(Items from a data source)
━━━━━━━━━━━━━━━━━━━━━━━━━━━━━━

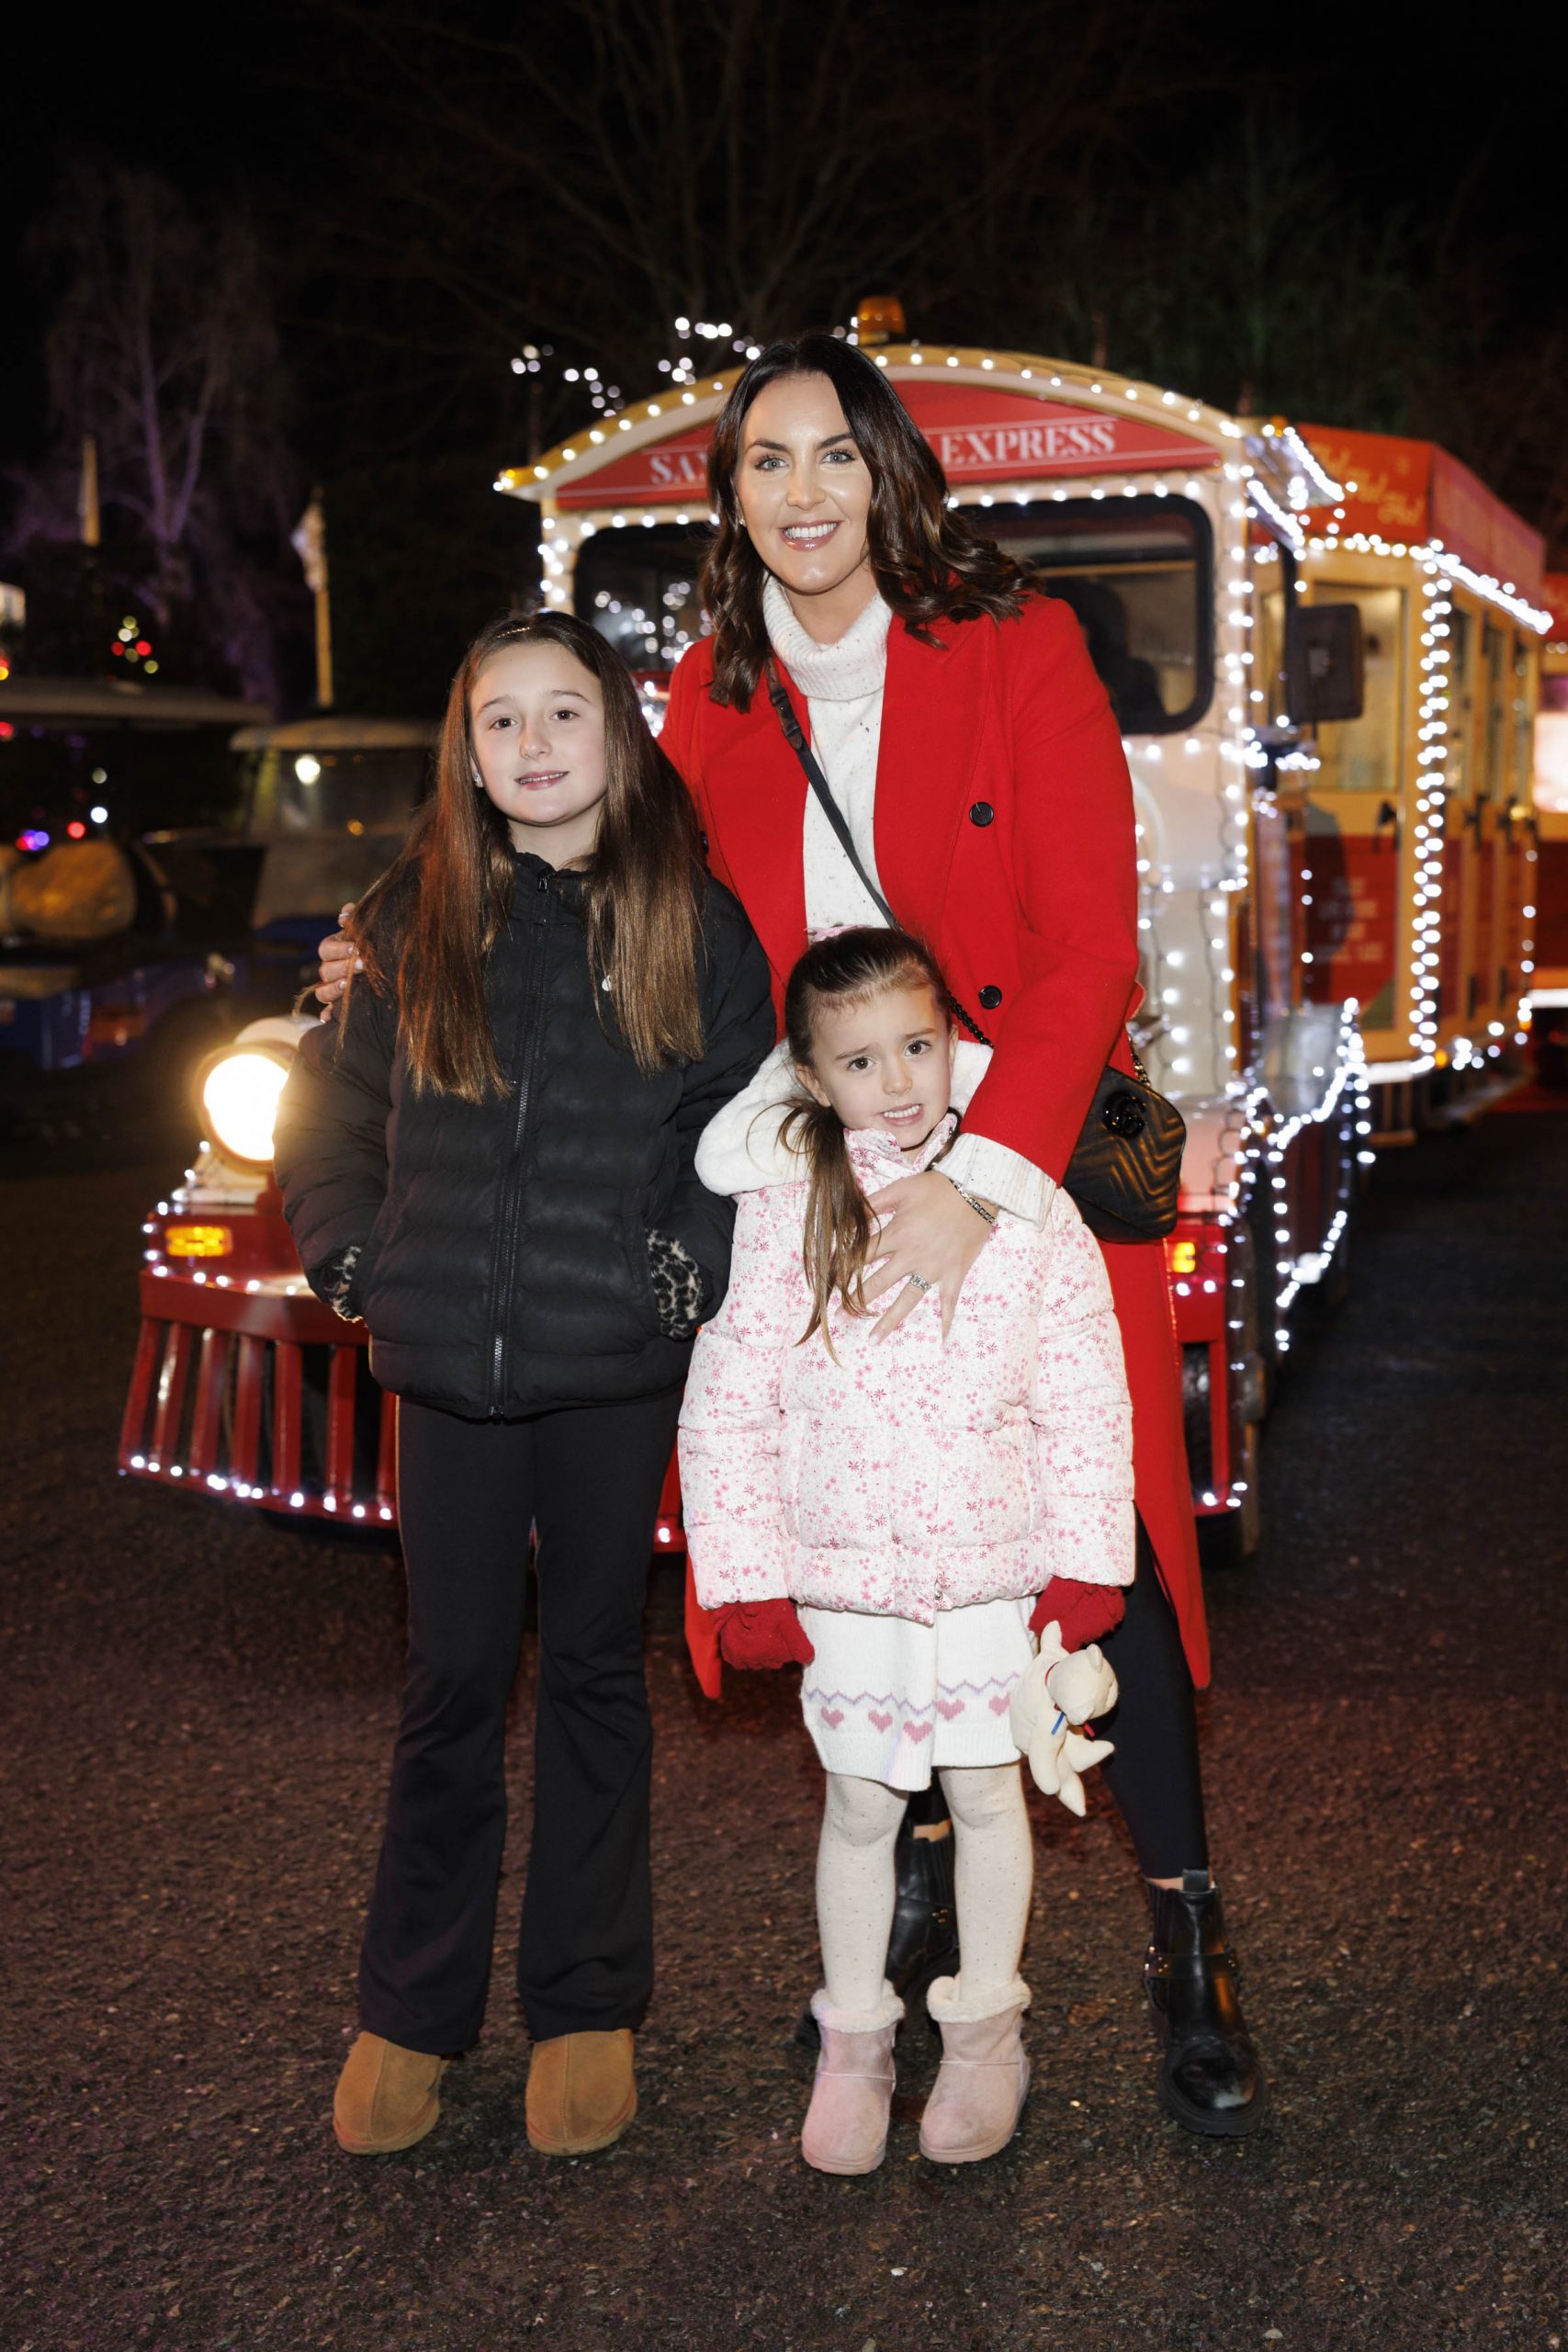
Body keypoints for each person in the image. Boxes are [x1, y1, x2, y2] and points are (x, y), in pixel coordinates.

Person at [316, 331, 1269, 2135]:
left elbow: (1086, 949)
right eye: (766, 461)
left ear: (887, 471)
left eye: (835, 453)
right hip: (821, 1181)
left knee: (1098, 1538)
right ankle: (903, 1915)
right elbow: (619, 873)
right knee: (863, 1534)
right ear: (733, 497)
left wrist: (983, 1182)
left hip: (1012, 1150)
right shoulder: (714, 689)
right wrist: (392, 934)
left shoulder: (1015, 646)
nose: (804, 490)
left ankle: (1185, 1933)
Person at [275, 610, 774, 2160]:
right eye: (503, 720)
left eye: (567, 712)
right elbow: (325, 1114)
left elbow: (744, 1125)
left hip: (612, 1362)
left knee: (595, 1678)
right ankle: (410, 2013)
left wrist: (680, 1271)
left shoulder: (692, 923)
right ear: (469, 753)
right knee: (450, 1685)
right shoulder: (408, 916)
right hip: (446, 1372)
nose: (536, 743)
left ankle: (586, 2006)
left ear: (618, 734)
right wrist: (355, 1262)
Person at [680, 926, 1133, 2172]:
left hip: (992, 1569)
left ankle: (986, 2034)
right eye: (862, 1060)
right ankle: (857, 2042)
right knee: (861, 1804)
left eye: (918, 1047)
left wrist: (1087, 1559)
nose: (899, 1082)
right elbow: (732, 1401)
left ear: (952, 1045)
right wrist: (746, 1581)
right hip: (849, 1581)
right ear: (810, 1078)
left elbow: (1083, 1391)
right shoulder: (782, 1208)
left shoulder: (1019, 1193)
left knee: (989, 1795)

━━━━━━━━━━━━━━━━━━━━━━━━━━━━━━

#### Task description
Begin at the first line of the entries and stop after the line holding "right wrist: (355, 1262)"; repeat those lines exactly, but not the pictures.

#### Answer to this exercise
Body keypoints for each person in the image. Boxes are [x1, y1, x2, y2] and points are (x, y), in pixel coordinates.

Person at [316, 331, 1269, 2135]:
left elbow: (1086, 949)
right eye: (766, 461)
left ear: (887, 471)
left eye: (835, 453)
right hip: (821, 1181)
left knee: (1098, 1538)
right ankle: (903, 1915)
right elbow: (619, 873)
right knee: (863, 1534)
right ear: (733, 497)
left wrist: (983, 1182)
left hip: (1012, 1150)
right shoulder: (714, 689)
right wrist: (392, 934)
left shoulder: (1015, 646)
nose: (804, 490)
left ankle: (1185, 1933)
Person at [275, 610, 774, 2160]:
right eye: (503, 720)
left eye: (567, 712)
right elbow: (325, 1114)
left elbow: (744, 1125)
left hip: (612, 1362)
left knee: (595, 1678)
right ankle: (410, 2013)
left wrist: (680, 1271)
left shoulder: (692, 923)
right ear: (469, 753)
right knee: (450, 1685)
right shoulder: (408, 916)
right hip: (446, 1372)
nose: (536, 743)
left ankle: (586, 2006)
left ear: (618, 734)
right wrist: (355, 1262)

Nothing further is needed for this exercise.